Should i Standadize and detrend before train\test split?


I'm new to python and trying to perform a random forest regression task. I import my dataset that has 5 columns in total (including date column). My data is time dependant so i cannot use the train/test split. So instead i do the following

feature_cols = [ 'Rainfall' ,'Temperature','Usage amount']
target_v = df['water level']
X = df[feature_cols] 
y = target_v 

then i use the time series split in sklearn to split my data into train and test

from sklearn.model_selection import TimeSeriesSplit
tss = TimeSeriesSplit(n_splits = 3)
for train_index, test_index in tss.split(X):
    X_train, X_test = X.iloc[train_index, :], X.iloc[test_index,:]
    y_train, y_test = y.iloc[train_index], y.iloc[test_index]
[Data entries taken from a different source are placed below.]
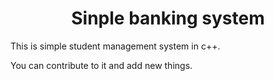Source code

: <h1 align="center"> Sinple banking system</h1>
<p>This is simple student management system in c++.</p>
<p>You can contribute to it and add new things. </p>
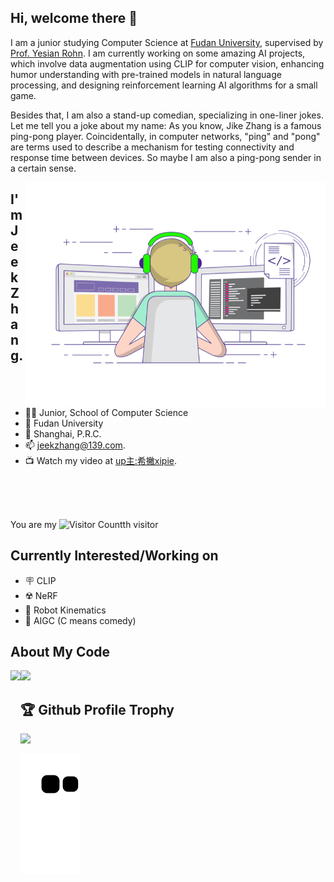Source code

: ## Hi, welcome there 👋

I am a junior studying Computer Science at [Fudan University](https://www.fudan.edu.cn/), supervised by [Prof. Yesian Rohn](https://yesianrohn.github.io/). I am currently working on some amazing AI projects, which involve data augmentation using CLIP for computer vision, enhancing humor understanding with pre-trained models in natural language processing, and designing reinforcement learning AI algorithms for a small game.

Besides that, I am also a stand-up comedian, specializing in one-liner jokes. Let me tell you a joke about my name: As you know, Jike Zhang is a famous ping-pong player. Coincidentally, in computer networks, "ping" and "pong" are terms used to describe a mechanism for testing connectivity and response time between devices. So maybe I am also a ping-pong sender in a certain sense.

<img align="right" top='60' alt="GIF" src="gif3.gif" width="480"/>

## I'm Jeek Zhang.

- 👨‍🎓 Junior, School of Computer Science
- 🥚 Fudan University
- 🏫 Shanghai, P.R.C.
- 📫 [jeekzhang@139.com](mailto:jeekzhang@139.com).
- 📺 Watch my video at [up主:希撇xipie](https://space.bilibili.com/225946390).

</br>
</br>
</br>

You are my ![Visitor Count](https://profile-counter.glitch.me/jeekzhang/count.svg)th visitor


## Currently Interested/Working on
- 🪧 CLIP
- ☢️ NeRF
- 🤖 Robot Kinematics
- 🥰 AIGC (C means comedy)  
## About My Code


<div>
    <img height="165" align="left" src="https://github-readme-stats.vercel.app/api?username=jeekzhang&theme=calm&show_icons=true" />
    <img src="https://github-readme-stats.vercel.app/api/top-langs/?username=jeekzhang&hide=VHDL&theme=calm&langs_count=6&layout=compact" />
</div> 



## 🏆 Github Profile Trophy
<img src="https://github-profile-trophy.vercel.app/?username=jeekzhang&column=8"/>


![commit-snake](https://raw.githubusercontent.com/jeekzhang/jeekzhang/output/github-contribution-grid-snake.svg)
Now i need to perform preprocessing such as scaling my data and removing the mean (detrend). So my question is what am i supposed to do first? i.e. do i remove the mean first then scale my data or i first scale then remove the mean?

Also do i perform the 2 techniques on my entire dataframe (df) or on a subset of my data (i.e. just on the training data)? If it's a subset how do i do this?

Here is an example of scaling and mean removal i had tried on my entire dataframe

from sklearn.preprocessing import StandardScaler
scaler = StandardScaler()
df = pd.DataFrame(scaler.fit_transform(df), columns=df.columns, index=df.index)

mean = np.mean((df.values), axis=-1, keepdims=True)
detrended = df - mean

Then i used detrended dataframe for spliting my data into train and test and ran my models. Am not sure if this is the correct approach? any help will be appretiated, thank you


Solution

  • You almost always standardize after train test splitting your data. When you’re later getting real world data to test your model on later, you aren’t going to be able to go back and modify your scalers or its going to mess with your model. Some might even consider including the test data in scaling overfitting since you’re kinda cheating by letting the network account for the test data while scaling.

    So what you should do first is Train Test Split. Then fit the Scaler to the training data, transform the training data with the Scaler, and then Transform the testing data using the same scaler without refitting. By doing this you ensure the same values are represented in the same way for all future data that could be pumped into the network

    ———————

    Sklearn has two functions: fit and transform. Fit updates the the parameters of the Scaler (how it scales data) to match your data. Transform Applies the Scaler to your data so your data is scaled. Sklearn also has another function that fits and transforms simultaneously (fit_transform).

    We want to Tune our scaler to our training set and then scale the data, so we run fit_transform. For our test set, we don’t want the Scaler to adjust how it scales data, we just want it to scale our data, so we scale in the same way we did for the training set. So this time we only run Transform.

    You can fit and transform on both your features and labels if you desire, though it’s a lot less important to scale your labels because you don’t end up with the same issues when it comes to differences in the scale of values between your features.